For a different perspective, most full time pro climbers use 200t's, even the ones that only run husky for every other saw in their lineup. There's a reason for that. Those climbers who use lesser saws think that the 0.5 second difference (or whatever) in a cut is not a big deal. On the ground it's not a big deal. I'm a semi die hard stihl fan, but on the ground I could really care less. I've got a couple 346xp's in my lineup and so long as I'm sharpening the chain and tuning the saw I don't mind if it's a 372 or 440 (love those 441cm's though!) a 395 or a 660, and would definitely favor a 3120 over an 880. 

Up in the tree it's a different story though. A climbing saw is your bread and butter if you're a climber, that saw makes you money. And over the course of the life of that saw, that one saw might make you $100k as a contract climber, or even more money if you own the business and are climbing. That's a whole lot of money. Those branches aren't just gone to hang around and wait for you to do your thing, for better or worse we have gravity. Fractions of a second really do make a difference up in the air, and a whole lot of difference to the time it takes to get a job done. If you've got a saw that really drives the chain, you can drop branches confidently in the attitude you want them in. It's a very spontaneous thing, and there's no second try. A good fast saw with an aggressive chain means you can spear cuts down. Or fold them and pop them off at exactly the right attitude to control the bounce when they hit the ground. You can fold them ust how you want them, and release them at that split second in time when they will come down just right and cause no damage. 

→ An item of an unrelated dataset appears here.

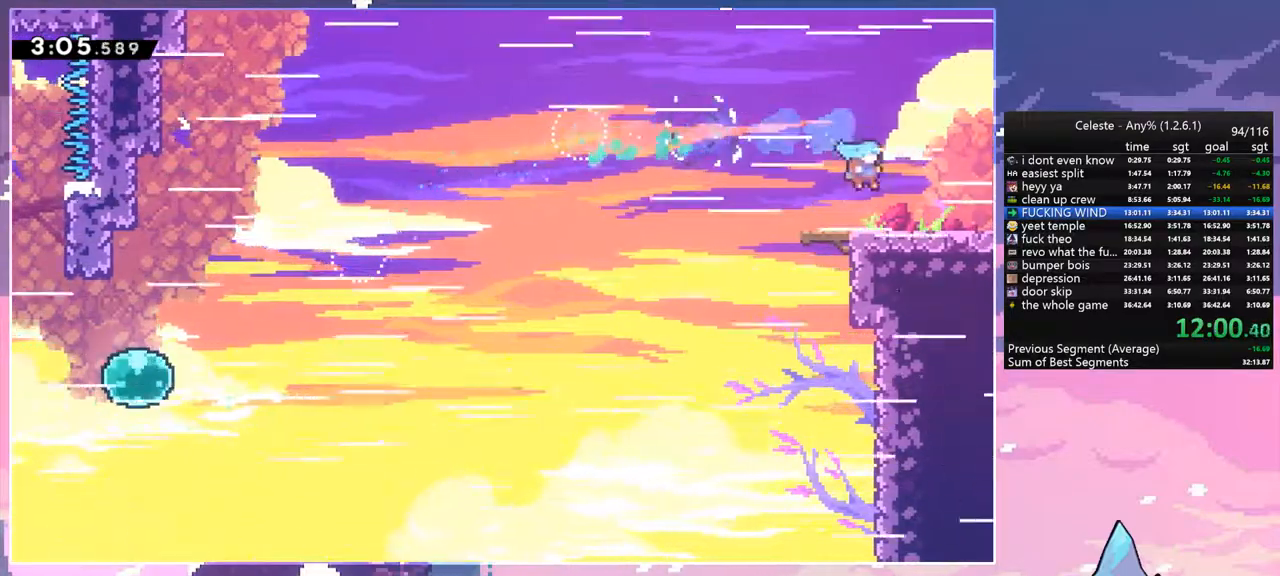
{"keys": ["dash", "down", "right"], "events": [[133, "dash", "down"], [183, "jump", "down"], [283, "jump", "up"], [317, "dash", "up"], [367, "dash", "down"]]}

Being able to do that saves a whole bunch of time. I can cut and drop 10-15 branches in the time it takes to rope 1. That might translate to 2 or 3 trees done in a day vs 1. If you're a basic climber with easy trees and just need to get the wood on the ground and haven't even gotten around to doing trick cuts, then there's a whole bunch of climbing saws out there that will fill your needs. Or rear handled saws. Or hand saws, or whatever. If you're a gun climber who needs to git 'er done every day of the week then who gives a **** about the price? We used to pay $1500 a pop for 200T's in aus, and worth every penny (though of course I was buying mine stateside) but if someone came out with a more powerful climbing saw that hit the sweet spot I'd fork out $2k+ in the blink of an eye and do the same again a couple times a year. That saw makes _money_ like no other saw can. 

Shaun


----------



## miko0618 (Aug 11, 2014)

I have never owned a top handle that wouldn't make a mess faster than a crew could clean it up. I've run 338's and 192's. the 338 is built tougher and has some balls but, I usually run the 192 because its more comfortable. if you are good at setting your chain up to your saw, you can get good cut speeds with almost any of them. I have a stock 192 for my ground guys and I run a slightly modded 192 in the tree. they are like 2 different saws. if I was to buy a new top handle, it would be a 540. I think the balance of the 338 is too forward.


----------



## Matt81 (Aug 12, 2014)

jefflovstrom said:


> Something about the brass nipple I think. You should be able to buy a 2014 I would think. Jeff



I have no doubt i can go and buy a 2014 one, but as i already own a 540 why would i? Not gonna shelve the saw and go buy another at full price just for a problem that may or may not be relevant to my saw. 
From what i have read it was only a 3 week production run of saws that were mainly sold in Europe anyway. Certainly not a reason to go buy a new saw for $600 plus to replace one running fine on only it's 9th tank!


----------



## Toddppm (Aug 12, 2014)

Matt81 said:


> I have no doubt i can go and buy a 2014 one, but as i already own a 540 why would i? Not gonna shelve the saw and go buy another at full price just for a problem that may or may not be relevant to my saw.
> From what i have read it was only a 3 week production run of saws that were mainly sold in Europe anyway. Certainly not a reason to go buy a new saw for $600 plus to replace one running fine on only it's 9th tank!




Where'd you read that?


----------



## Matt81 (Aug 13, 2014)

On another tree/arborist forum website. Can't remember which one right now as im just running out the door to go to my night job, but i will try to find it in my bookmarks and post a link after i get home.


----------



## tree MDS (Aug 13, 2014)

There's nothing wrong with the 2013's besides the fuel line issue though, right? I mean otherwise its the same saw right? I had the fuel line issue fixed on my 2013. It still seems like a piece of dog crap. I am waiting to hear Bob and Todd's opinion. Jeff says they rip.


----------



## KenJax Tree (Aug 13, 2014)

tree MDS said:


> There's nothing wrong with the 2013's besides the fuel line issue though, right? I mean otherwise its the same saw right? I had the fuel line issue fixed on my 2013. It still seems like a piece of dog crap. I am waiting to hear Bob and Todd's opinion. Jeff says they rip.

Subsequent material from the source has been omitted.